Oluyomi Ojo, co-founder of Printivo and Victor Asemota, Africa partner at Alta Global Ventures and prominent voice in the tech ecosystem, have also called for better leadership in Nigeria’s ministry of ICT.

Part of that frustration is the general perception that his appointment as minister in 2015 was largely a compensation for his role in the election of President Muhammadu Buhari, rather for his competence. Throughout his four years in office Shittu has done very little to disabuse the minds of many that he was not the right man for the job. Instead, his most documented achievements include political upheavals in his home state Oyo and a failed attempt to clinch the APC party ticket for the state’s gubernatorial election which led to a fallout with the leadership of the party. He had also confessed to not attending the one-year compulsory service and getting his National Youth Service Corps (NYSC) certificate.

Nonetheless, it should be said that the ICT ministry under Adebayo saw a few positive developments. One of them was the plan to rebrand NIPOST from mere transmission of letters and postal materials to a profitable venture. The plan was to create new business arms including NIPOST Banking and Insurance Company, NIPOST Property and development, NIPOST Transport Company, and NIPOST e-Government Services Company. As far as reality goes, none of those new businesses has seen the light of day. However, many people who have used the services of NIPOST in recent times have noted the improved services.
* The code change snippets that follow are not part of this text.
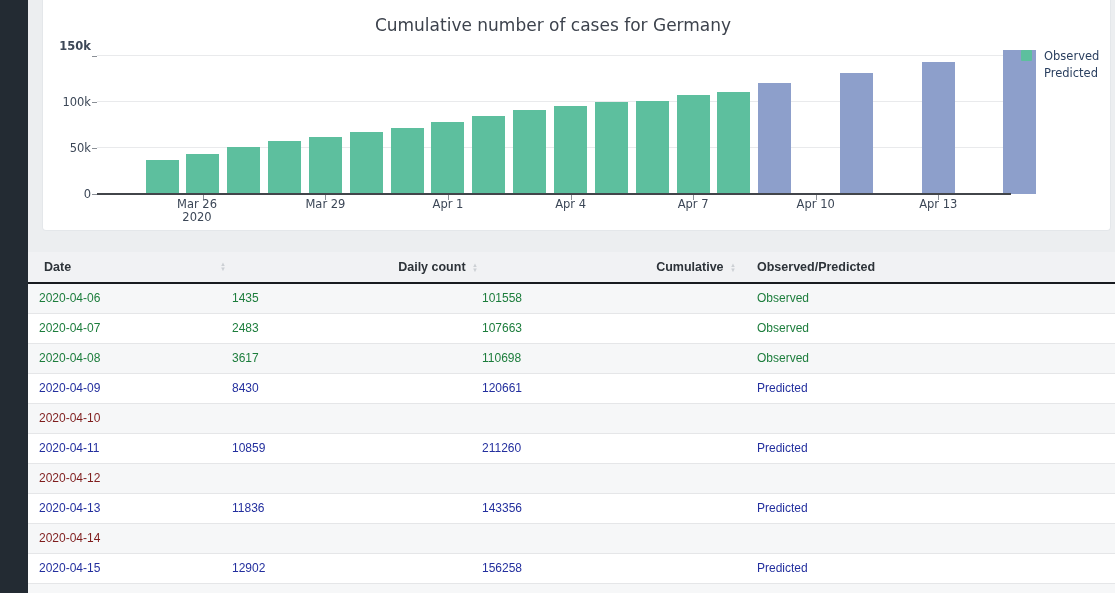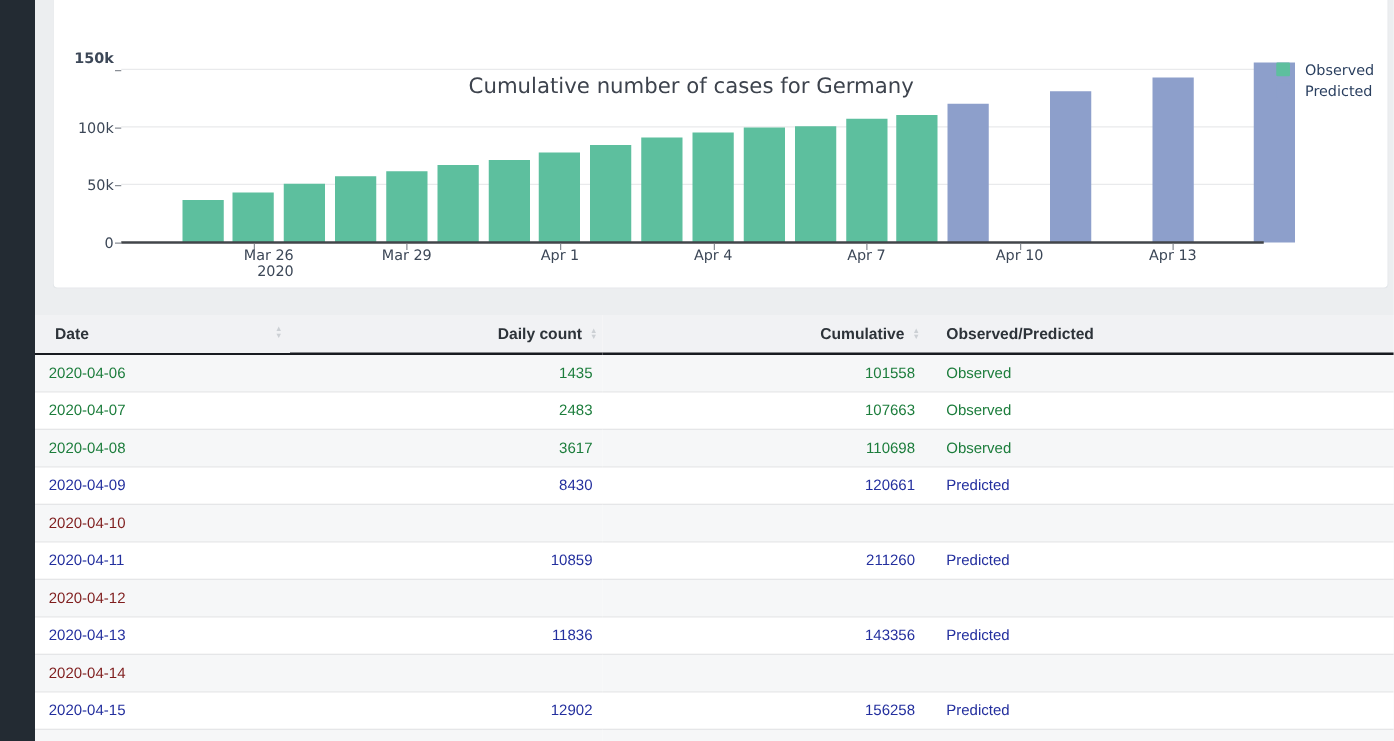--- a/index.html
+++ b/index.html
@@ -17,21 +17,21 @@
   
   .card {
     position:absolute; left:42px; top:0; width:1069px; height:231px;
     background:#ffffff;
     border:1px solid #e4e7ea; border-top:none;
     border-radius:0 0 4px 4px;
   }
   .chart-title {
     position:absolute; left:510px; top:15px; transform:translateX(-50%);
     font-family:"DejaVu Sans", sans-serif;
-    font-size:17px; color:#3d434d; white-space:nowrap;margin-top:44px;
+    font-size:17px; color:#3d434d; white-space:nowrap;
   }
   .plot {
     position:absolute; left:54px; top:56px; width:912px; height:138px;
     overflow:visible;
   }
   .gridline { position:absolute; left:0; width:100%; height:1px; background:#e9eaec; }
   .bar { position:absolute; bottom:0; width:33px; }
   .axis-line { position:absolute; left:54px; top:193px; width:914px; height:2px; background:#42454a; }
   .ytick-label {
     position:absolute; left:4px; width:44px; text-align:right;
@@ -60,21 +60,21 @@
   th.h-date { text-align:left; padding-left:16px; position:relative; }
   th.h-right { text-align:right; padding-right:4px; }
   th.h-status { text-align:left; padding-left:17px; }
   .sort-icon {
     display:inline-flex; flex-direction:column; vertical-align:middle;
     color:#ccd0d4; font-size:6px; line-height:5px; margin-left:3px;
   }
   th.h-date .sort-icon { position:absolute; right:6px; top:10px; margin-left:0; }
   tbody td { height:30px; border-bottom:1px solid #e5e6e8; font-size:12px; vertical-align:middle; }
   td.c-date { text-align:left; padding-left:11px; }
-  td.c-num { text-align:right; padding-right:8px; }
+  td.c-num { text-align:left; padding-right:8px; }
   td.c-status { text-align:left; padding-left:17px; }
   tbody tr:nth-child(odd) { background:#f6f7f8; }
   tbody tr:nth-child(even) { background:#ffffff; }
   tr.observed td { color:#1c7d3c; }
   tr.predicted td { color:#232f9e; }
   tr.gap td { color:#7f1d1d; }
 </style>
 </head>
 <body>
 
@@ -111,21 +111,21 @@
   <div id="axes">
       <div class="ytick-label" style="top: 187px;">0</div>
       <div class="ytick-mark" style="top: 194px;"></div>
       <div class="ytick-label" style="top: 141px;">50k</div>
       <div class="ytick-mark" style="top: 148px;"></div>
       <div class="ytick-label" style="top: 95px;">100k</div>
       <div class="ytick-mark" style="top: 102px;"></div>
       <div class="ytick-label" style="top: 39px; font-weight: bold;">150k</div>
       <div class="ytick-mark" style="top: 56px;"></div>
       <div class="xtick-mark" style="left: 159.857px;"></div>
-      <div class="xtick-label" style="left: 172px; text-align: right;">Mar 26<div>2020</div></div>
+      <div class="xtick-label" style="left: 154px;">Mar 26<div>2020</div></div>
       <div class="xtick-mark" style="left: 282.428px;"></div>
       <div class="xtick-label" style="left: 282.428px;">Mar 29</div>
       <div class="xtick-mark" style="left: 404.999px;"></div>
       <div class="xtick-label" style="left: 404.999px;">Apr 1</div>
       <div class="xtick-mark" style="left: 527.57px;"></div>
       <div class="xtick-label" style="left: 527.57px;">Apr 4</div>
       <div class="xtick-mark" style="left: 650.141px;"></div>
       <div class="xtick-label" style="left: 650.141px;">Apr 7</div>
       <div class="xtick-mark" style="left: 772.712px;"></div>
       <div class="xtick-label" style="left: 772.712px;">Apr 10</div>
Under his stewardship, investment into the telecommunications sector also increased to about $5 billion every quarter. Some would however argue that this was more of private sector doggedness than any serious display of leadership thinking from Shittu’s ministry. For instance, while the number of active voice subscribers rose to 165 million and 104 million Nigerians took to the internet, the quality of internet hardly improved despite attaining over 33 per cent broadband penetration. This was because the broadband penetration was mostly focused on mobile wireless; the Shittu administration largely ignored fixed wireless.
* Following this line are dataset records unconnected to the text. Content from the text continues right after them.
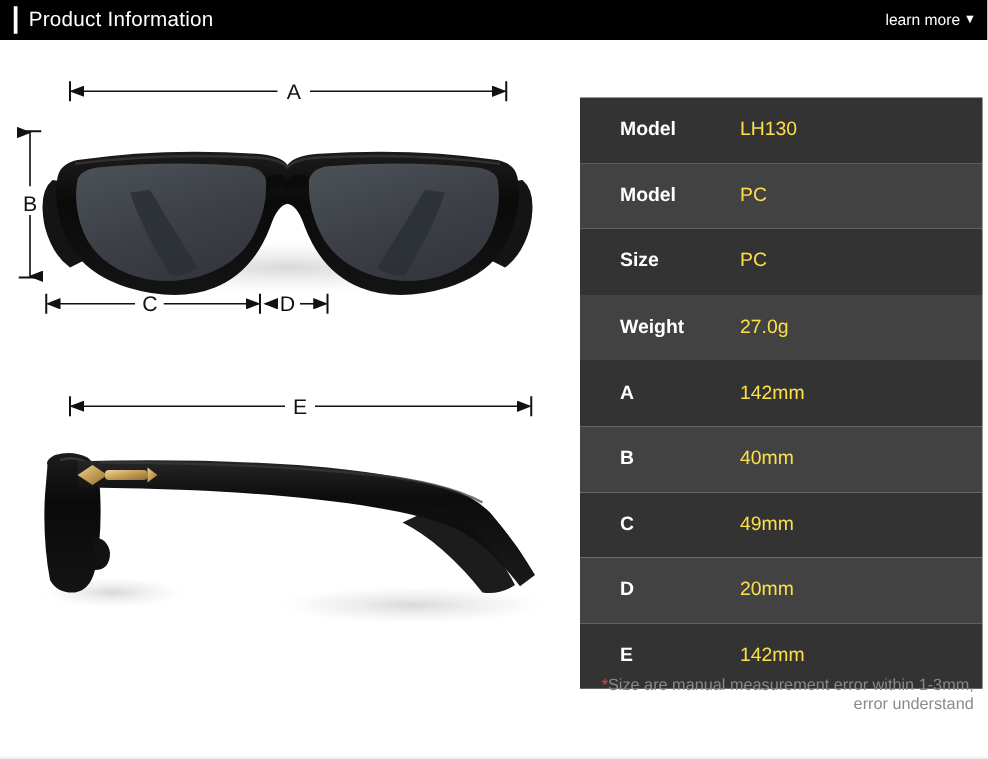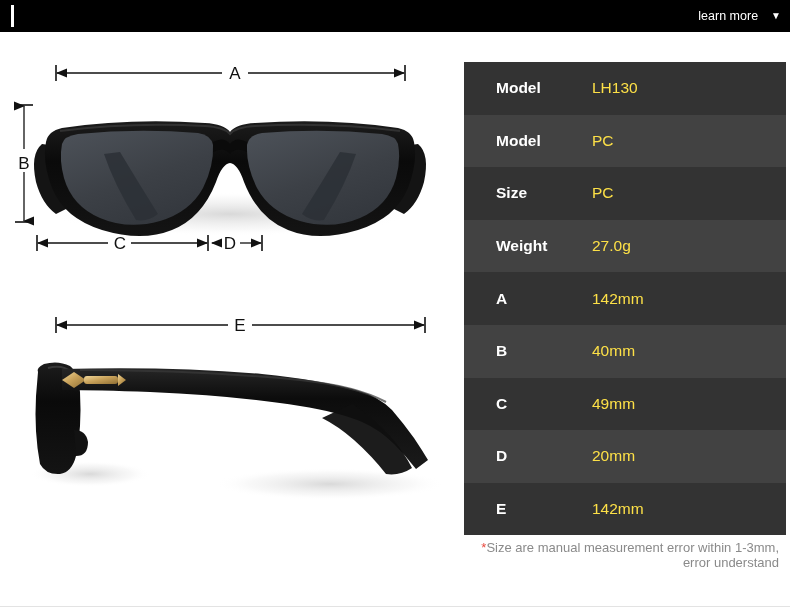--- a/index.html
+++ b/index.html
@@ -41,41 +41,41 @@
   #learn-more {
     position: absolute;
     right: 9px; top: 8px;
     color: #ffffff;
     font-size: 12.5px;
     line-height: 16px;
     white-space: nowrap;
     cursor: pointer;
     display: flex;
     align-items: center;
-    gap: 13px;
+    gap: 3px;
   }
   #learn-more .caret {
     font-size: 10px;
     line-height: 16px;
   }
 
   
   #diagram-panel {
     position: absolute;
     left: 0; top: 32px;
     width: 450px;
     height: 575px;
     background: #ffffff;
   }
   #diagram-svg { display: block; }
 
   
   #spec-table {
     position: absolute;
-    left: 457px; top: 62px;
+    left: 457px; top: 78px;
     width: 322px;
     padding-left: 7px;
   }
   .spec-row {
     position: relative;
     height: 52.6px;
     display: flex;
     align-items: center;
   }
   .spec-row.odd  { background: #333333; }
@@ -116,20 +116,21 @@
     left: 0; bottom: 0;
     width: 790px; height: 1px;
     background: #e3e3e3;
   }
 </style>
 </head>
 <body>
 
 <div id="header-bar">
   <div id="header-accent"></div>
+  <div id="header-title">Product Information</div>
   <div id="learn-more">
     <span>learn more</span>
     <span class="caret">▼</span>
   </div>
 </div>
 
 <div id="diagram-panel">
   <svg id="diagram-svg" width="450" height="575" viewBox="0 0 450 575">
     <defs>
       <marker id="arrL" markerWidth="9" markerHeight="7" refX="1" refY="3.5" orient="auto">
“Shittu’s ministry only builds computer centres here and there,” said Laolu Samuel-Biyi, co-founder of SureGifts Group, a fintech company.
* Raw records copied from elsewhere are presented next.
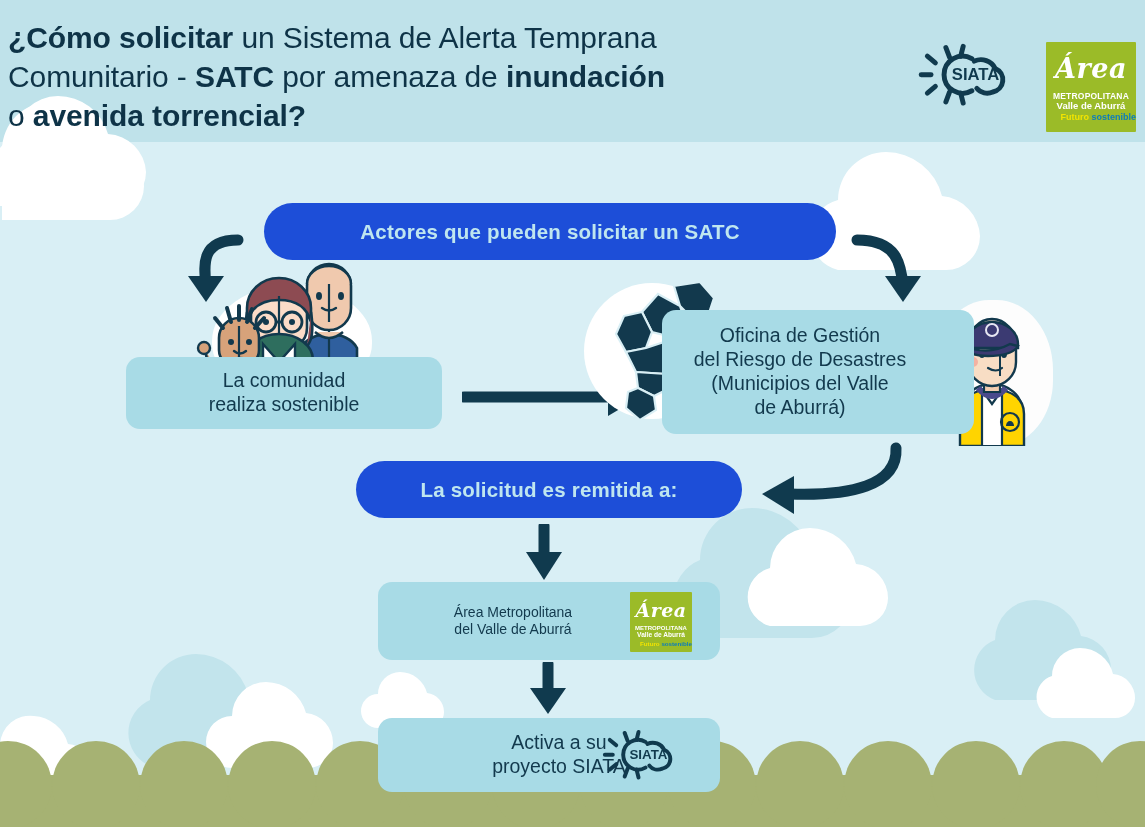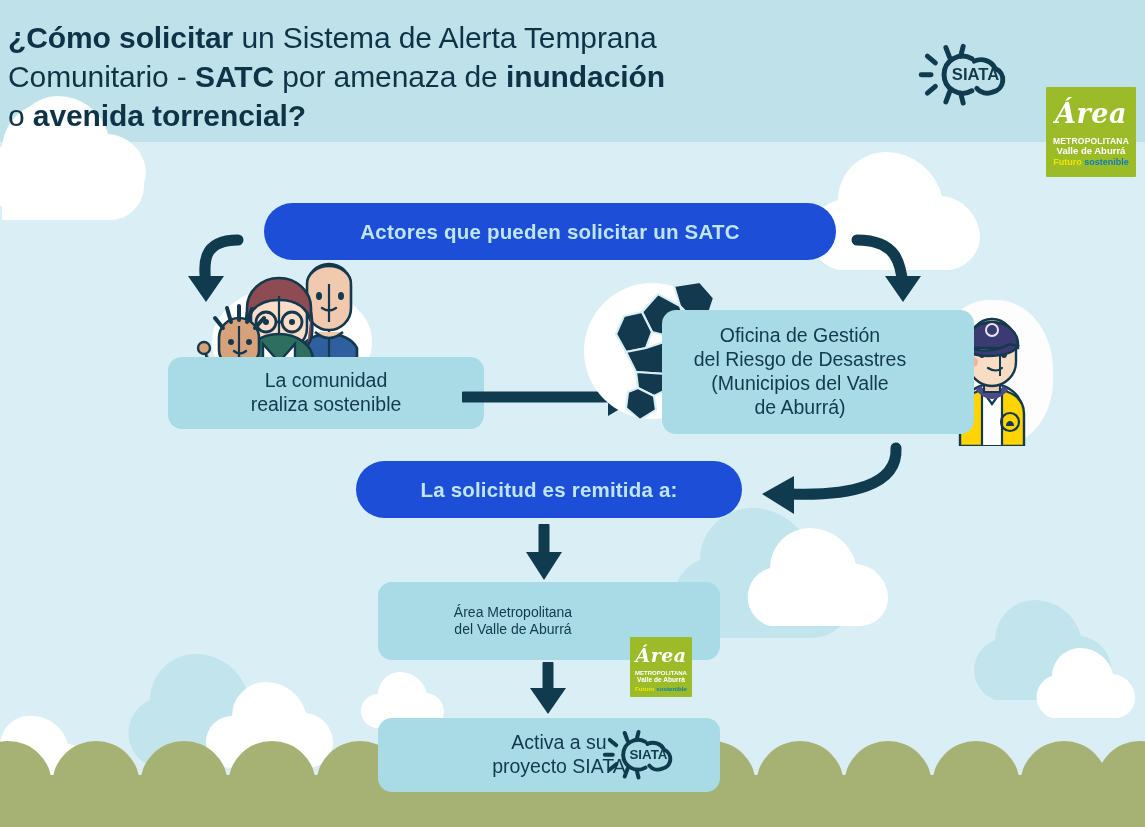--- a/index.html
+++ b/index.html
@@ -22,29 +22,29 @@
   .title{
     position:absolute;left:8px;top:18px;width:800px;
     color:#0e3347;font-size:30px;line-height:1.30;
     letter-spacing:-0.1px;
   }
 
   
   .siata-logo-top{position:absolute;left:915px;top:42px;width:105px;height:66px;}
   .am-logo-top{position:absolute;left:1046px;top:42px;width:90px;height:90px;}
 
-  .am-logo{background:#9bbb28;display:block;position:relative;overflow:hidden;border-radius:1px;margin-top:45px;}
+  .am-logo{background:#9bbb28;display:block;position:relative;overflow:hidden;border-radius:1px;}
   .am-logo .script{
     position:absolute;left:0;right:0;top:6%;height:48%;
     color:#ffffff;font-family:"DejaVu Serif", serif;font-style:italic;font-weight:700;
     display:flex;align-items:center;justify-content:center;
     letter-spacing:0.5px;
   }
   .am-logo .l1,.am-logo .l2{position:absolute;left:0;right:0;color:#ffffff;text-align:center;font-weight:700;line-height:1.02;}
-  .am-logo .l3{position:absolute;left:0;right:0;text-align:center;font-weight:700;line-height:1.02;}
+  .am-logo .l3{position:absolute;left:0;right:0;text-align:right;font-weight:700;line-height:1.02;}
   .am-logo .l3 .a{color:#f2e400;}
   .am-logo .l3 .b{color:#0c7dbb;}
 
   
   .pill{
     position:absolute;background:#1d4ed8;border-radius:40px;
     display:flex;align-items:center;justify-content:center;
     color:#bfe6ef;font-weight:700;letter-spacing:0.2px;
   }
 
@@ -216,21 +216,21 @@
       </g>
       <circle cx="36" cy="92" r="3" fill="#12394d"></circle>
       <circle cx="54" cy="92" r="3" fill="#12394d"></circle>
       <path d="M39,101 q6,5 12,0" stroke="#12394d" stroke-width="2.4" fill="none" stroke-linecap="round"></path>
       <path d="M24,150 l0,-30 a22,17 0 0 1 42,0 l0,30 z" fill="#b7d14a" stroke="#12394d" stroke-width="2.6"></path>
       <path d="M24,122 q-12,-6 -14,-22" stroke="#12394d" stroke-width="2.6" fill="#d7a27a"></path>
       <circle cx="9" cy="98" r="6" fill="#d7a27a" stroke="#12394d" stroke-width="2.4"></circle>
     </g>
   </svg>
 
-  <div class="box" style="left:126px;top:357px;width:316px;height:72px;font-size:19.5px;margin-left:42px;">
+  <div class="box" style="left:126px;top:357px;width:316px;height:72px;font-size:19.5px;">
     <div class="txt-center">
       <div>La comunidad</div>
       <div>realiza sostenible</div>
     </div>
   </div>
 
   <svg class="arrow" style="left:462px;top:375px;" width="190" height="50">
     <line x1="2" y1="22" x2="152" y2="22" stroke="#103a4e" stroke-width="11" stroke-linecap="round"></line>
     <path d="M178,22 L146,3 L146,41 Z" fill="#103a4e"></path>
   </svg>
Under Shittu’s watch, Etisalat Group terminated its management agreement with its Nigerian brand and left the country. 9Mobile which was left from that inglorious transaction has struggled since to attract a suitor. There was never a time Shittu brought his personality to bear on the sale of 9Mobile. The same scenario has continuously repeated itself throughout the MTN and CBN dispute.

Nigeria’s ICT sector has become one of the most important segments of the economy given the need to drive the new digital economy. Industry experts have also called for public servants that understand the potential and have the vision to create an enabling environment for innovators to flourish in order to attract the necessary investment in the sector. African countries like Rwanda, Kenya, Ghana and South Africa are taking the question of leadership of the sector more serious than they would have many years ago.

They realise for instance, that without ICT the internet that the efficiency and productivity of other sectors largely depend on in the new digital era will not be possible. ICT is the bedrock of technological innovations. Playing politics with such a ministry is not in anyone’s best interest.